Give a bare count of the lines with "bain" in the material below.
((
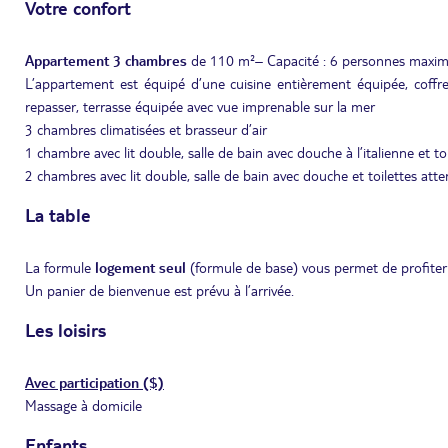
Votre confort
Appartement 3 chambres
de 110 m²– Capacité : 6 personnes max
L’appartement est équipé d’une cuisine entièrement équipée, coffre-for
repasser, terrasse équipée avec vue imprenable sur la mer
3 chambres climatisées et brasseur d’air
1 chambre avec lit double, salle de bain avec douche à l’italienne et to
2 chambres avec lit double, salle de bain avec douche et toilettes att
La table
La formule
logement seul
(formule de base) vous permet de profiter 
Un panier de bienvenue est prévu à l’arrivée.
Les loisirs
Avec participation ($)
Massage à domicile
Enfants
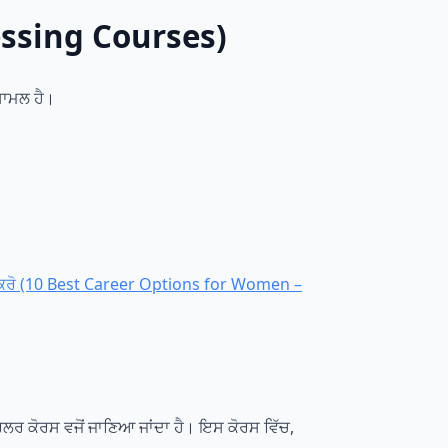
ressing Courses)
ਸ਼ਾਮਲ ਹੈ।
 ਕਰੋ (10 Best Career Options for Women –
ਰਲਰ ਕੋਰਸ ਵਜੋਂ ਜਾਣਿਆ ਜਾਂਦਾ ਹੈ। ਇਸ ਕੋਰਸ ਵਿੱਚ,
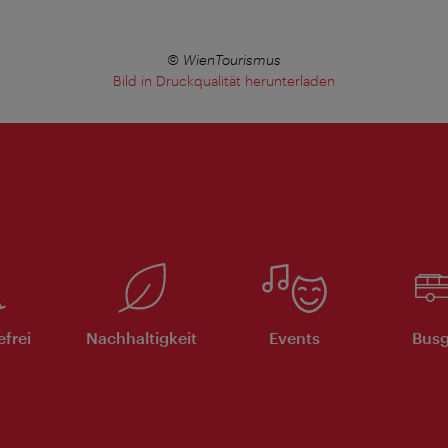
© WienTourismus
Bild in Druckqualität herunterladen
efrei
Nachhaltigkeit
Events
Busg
))
_Exercise answer:_
2